If Zonama Sekot existed—and especially if the shaper was right about there being some hidden history between it and the Yuuzhan Vong—then it could be very important. In any event, the priesthood was being kept in the dark about something that it clearly should know about.

He had lately begun to have his suspicions about Shimrra. Not voiced ones, certainly, but suspicions nonetheless. And today—which had already brought so many interesting new thoughts—brought another.

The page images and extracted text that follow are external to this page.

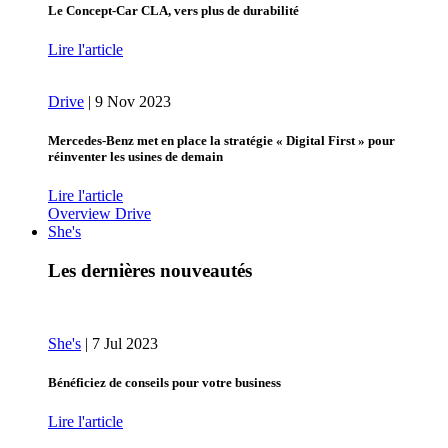
Le Concept-Car CLA, vers plus de durabilité
Lire l'article
Drive
|
9 Nov 2023
Mercedes-Benz met en place la stratégie « Digital First » pour
réinventer les usines de demain
Lire l'article
Overview Drive
She's
Les dernières nouveautés
She's
|
7 Jul 2023
Bénéficiez de conseils pour votre business
Lire l'article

Nen Yim did not know, perhaps, how much Harrar knew about shapers and their protocols. He was the first to admit that he did not know everything. But one thing was clear—Nen Yim operated outside the realm of normal shaping, and the heresy of the Shamed Ones was not the only heresy around. Mezhan Kwaad, Nen Yim’s late master, had been a heretic, and had died for it.

And here was Nen Yim, alive, favored by the Supreme Overlord, and perhaps practicing her own heresy in guarded secrecy.

If true, it could mean only one thing: Shimrra himself was a heretic. And that—like everything else in this situation—had the potential to change everything.

If things went as planned, he might manage to kill three targets with a single thud bug.

He rose, and smelled the air, and felt destiny in his veins.